AIM OF THE EXERCISE: Beneath this task is a listing; retype all of it exactly.

##### SUPPLIED ENTRIES

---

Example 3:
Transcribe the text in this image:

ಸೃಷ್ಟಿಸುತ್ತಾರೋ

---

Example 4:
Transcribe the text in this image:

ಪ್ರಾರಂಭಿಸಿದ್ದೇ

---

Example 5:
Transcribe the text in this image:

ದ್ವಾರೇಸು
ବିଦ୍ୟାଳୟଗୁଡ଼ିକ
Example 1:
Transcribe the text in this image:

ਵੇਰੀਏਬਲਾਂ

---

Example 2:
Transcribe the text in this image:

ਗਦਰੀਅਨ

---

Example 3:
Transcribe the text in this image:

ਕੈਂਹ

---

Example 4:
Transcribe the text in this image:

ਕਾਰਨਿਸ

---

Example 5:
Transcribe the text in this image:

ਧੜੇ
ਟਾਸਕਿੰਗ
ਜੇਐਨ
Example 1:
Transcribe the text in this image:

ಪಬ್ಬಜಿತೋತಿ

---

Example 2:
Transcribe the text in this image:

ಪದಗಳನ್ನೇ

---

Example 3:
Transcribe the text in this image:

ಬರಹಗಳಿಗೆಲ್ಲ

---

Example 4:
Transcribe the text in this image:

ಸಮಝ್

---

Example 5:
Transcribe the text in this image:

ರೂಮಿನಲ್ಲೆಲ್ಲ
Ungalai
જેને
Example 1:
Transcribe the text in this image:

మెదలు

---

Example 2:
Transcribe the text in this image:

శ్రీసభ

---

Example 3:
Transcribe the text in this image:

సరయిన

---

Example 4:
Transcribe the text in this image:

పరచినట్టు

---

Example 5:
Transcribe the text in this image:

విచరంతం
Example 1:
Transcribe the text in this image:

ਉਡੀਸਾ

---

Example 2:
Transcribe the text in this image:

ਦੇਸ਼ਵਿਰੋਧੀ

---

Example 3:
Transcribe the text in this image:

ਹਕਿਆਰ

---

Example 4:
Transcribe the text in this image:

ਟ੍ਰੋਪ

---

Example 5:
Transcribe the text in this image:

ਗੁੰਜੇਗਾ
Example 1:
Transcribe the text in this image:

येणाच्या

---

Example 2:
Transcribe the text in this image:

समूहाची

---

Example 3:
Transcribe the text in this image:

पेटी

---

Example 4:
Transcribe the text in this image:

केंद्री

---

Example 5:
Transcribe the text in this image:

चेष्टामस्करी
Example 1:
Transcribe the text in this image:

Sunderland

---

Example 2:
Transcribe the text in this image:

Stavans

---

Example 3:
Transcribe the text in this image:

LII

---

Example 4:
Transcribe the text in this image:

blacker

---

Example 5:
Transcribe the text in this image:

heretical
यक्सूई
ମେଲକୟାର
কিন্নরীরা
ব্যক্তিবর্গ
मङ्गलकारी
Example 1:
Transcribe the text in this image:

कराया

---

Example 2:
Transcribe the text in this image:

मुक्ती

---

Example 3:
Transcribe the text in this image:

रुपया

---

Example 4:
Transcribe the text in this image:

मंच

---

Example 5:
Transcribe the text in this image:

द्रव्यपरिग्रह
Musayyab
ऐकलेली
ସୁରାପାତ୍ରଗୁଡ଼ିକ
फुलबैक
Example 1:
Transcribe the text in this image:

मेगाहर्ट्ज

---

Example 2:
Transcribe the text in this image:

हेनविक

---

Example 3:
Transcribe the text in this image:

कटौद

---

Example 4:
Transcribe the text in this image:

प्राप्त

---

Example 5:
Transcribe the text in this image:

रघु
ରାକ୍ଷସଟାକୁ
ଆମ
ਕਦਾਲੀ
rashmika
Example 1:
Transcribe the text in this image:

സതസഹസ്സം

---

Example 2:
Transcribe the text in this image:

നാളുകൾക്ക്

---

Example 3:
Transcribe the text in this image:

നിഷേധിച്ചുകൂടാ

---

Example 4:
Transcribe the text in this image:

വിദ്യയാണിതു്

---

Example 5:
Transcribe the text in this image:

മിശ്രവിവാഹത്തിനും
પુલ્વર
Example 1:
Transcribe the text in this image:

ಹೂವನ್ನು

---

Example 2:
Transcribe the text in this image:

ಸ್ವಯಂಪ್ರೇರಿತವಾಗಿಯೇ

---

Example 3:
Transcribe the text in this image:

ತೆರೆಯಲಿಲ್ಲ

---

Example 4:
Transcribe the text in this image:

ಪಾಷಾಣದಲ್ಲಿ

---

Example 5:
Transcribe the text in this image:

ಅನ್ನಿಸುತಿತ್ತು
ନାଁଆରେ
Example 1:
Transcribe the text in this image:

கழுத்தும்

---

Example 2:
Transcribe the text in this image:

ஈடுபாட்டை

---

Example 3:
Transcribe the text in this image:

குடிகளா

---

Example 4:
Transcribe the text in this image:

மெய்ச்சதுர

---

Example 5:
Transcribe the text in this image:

##########

YOUR RESPONSE:
---

Example 3:
Transcribe the text in this image:

ಸೃಷ್ಟಿಸುತ್ತಾರೋ

---

Example 4:
Transcribe the text in this image:

ಪ್ರಾರಂಭಿಸಿದ್ದೇ

---

Example 5:
Transcribe the text in this image:

ದ್ವಾರೇಸು
ବିଦ୍ୟାଳୟଗୁଡ଼ିକ
Example 1:
Transcribe the text in this image:

ਵੇਰੀਏਬਲਾਂ

---

Example 2:
Transcribe the text in this image:

ਗਦਰੀਅਨ

---

Example 3:
Transcribe the text in this image:

ਕੈਂਹ

---

Example 4:
Transcribe the text in this image:

ਕਾਰਨਿਸ

---

Example 5:
Transcribe the text in this image:

ਧੜੇ
ਟਾਸਕਿੰਗ
ਜੇਐਨ
Example 1:
Transcribe the text in this image:

ಪಬ್ಬಜಿತೋತಿ

---

Example 2:
Transcribe the text in this image:

ಪದಗಳನ್ನೇ

---

Example 3:
Transcribe the text in this image:

ಬರಹಗಳಿಗೆಲ್ಲ

---

Example 4:
Transcribe the text in this image:

ಸಮಝ್

---

Example 5:
Transcribe the text in this image:

ರೂಮಿನಲ್ಲೆಲ್ಲ
Ungalai
જેને
Example 1:
Transcribe the text in this image:

మెదలు

---

Example 2:
Transcribe the text in this image:

శ్రీసభ

---

Example 3:
Transcribe the text in this image:

సరయిన

---

Example 4:
Transcribe the text in this image:

పరచినట్టు

---

Example 5:
Transcribe the text in this image:

విచరంతం
Example 1:
Transcribe the text in this image:

ਉਡੀਸਾ

---

Example 2:
Transcribe the text in this image:

ਦੇਸ਼ਵਿਰੋਧੀ

---

Example 3:
Transcribe the text in this image:

ਹਕਿਆਰ

---

Example 4:
Transcribe the text in this image:

ਟ੍ਰੋਪ

---

Example 5:
Transcribe the text in this image:

ਗੁੰਜੇਗਾ
Example 1:
Transcribe the text in this image:

येणाच्या

---

Example 2:
Transcribe the text in this image:

समूहाची

---

Example 3:
Transcribe the text in this image:

पेटी

---

Example 4:
Transcribe the text in this image:

केंद्री

---

Example 5:
Transcribe the text in this image:

चेष्टामस्करी
Example 1:
Transcribe the text in this image:

Sunderland

---

Example 2:
Transcribe the text in this image:

Stavans

---

Example 3:
Transcribe the text in this image:

LII

---

Example 4:
Transcribe the text in this image:

blacker

---

Example 5:
Transcribe the text in this image:

heretical
यक्सूई
ମେଲକୟାର
কিন্নরীরা
ব্যক্তিবর্গ
मङ्गलकारी
Example 1:
Transcribe the text in this image:

कराया

---

Example 2:
Transcribe the text in this image:

मुक्ती

---

Example 3:
Transcribe the text in this image:

रुपया

---

Example 4:
Transcribe the text in this image:

मंच

---

Example 5:
Transcribe the text in this image:

द्रव्यपरिग्रह
Musayyab
ऐकलेली
ସୁରାପାତ୍ରଗୁଡ଼ିକ
फुलबैक
Example 1:
Transcribe the text in this image:

मेगाहर्ट्ज

---

Example 2:
Transcribe the text in this image:

हेनविक

---

Example 3:
Transcribe the text in this image:

कटौद

---

Example 4:
Transcribe the text in this image:

प्राप्त

---

Example 5:
Transcribe the text in this image:

रघु
ରାକ୍ଷସଟାକୁ
ଆମ
ਕਦਾਲੀ
rashmika
Example 1:
Transcribe the text in this image:

സതസഹസ്സം

---

Example 2:
Transcribe the text in this image:

നാളുകൾക്ക്

---

Example 3:
Transcribe the text in this image:

നിഷേധിച്ചുകൂടാ

---

Example 4:
Transcribe the text in this image:

വിദ്യയാണിതു്

---

Example 5:
Transcribe the text in this image:

മിശ്രവിവാഹത്തിനും
પુલ્વર
Example 1:
Transcribe the text in this image:

ಹೂವನ್ನು

---

Example 2:
Transcribe the text in this image:

ಸ್ವಯಂಪ್ರೇರಿತವಾಗಿಯೇ

---

Example 3:
Transcribe the text in this image:

ತೆರೆಯಲಿಲ್ಲ

---

Example 4:
Transcribe the text in this image:

ಪಾಷಾಣದಲ್ಲಿ

---

Example 5:
Transcribe the text in this image:

ಅನ್ನಿಸುತಿತ್ತು
ନାଁଆରେ
Example 1:
Transcribe the text in this image:

கழுத்தும்

---

Example 2:
Transcribe the text in this image:

ஈடுபாட்டை

---

Example 3:
Transcribe the text in this image:

குடிகளா

---

Example 4:
Transcribe the text in this image:

மெய்ச்சதுர

---

Example 5:
Transcribe the text in this image:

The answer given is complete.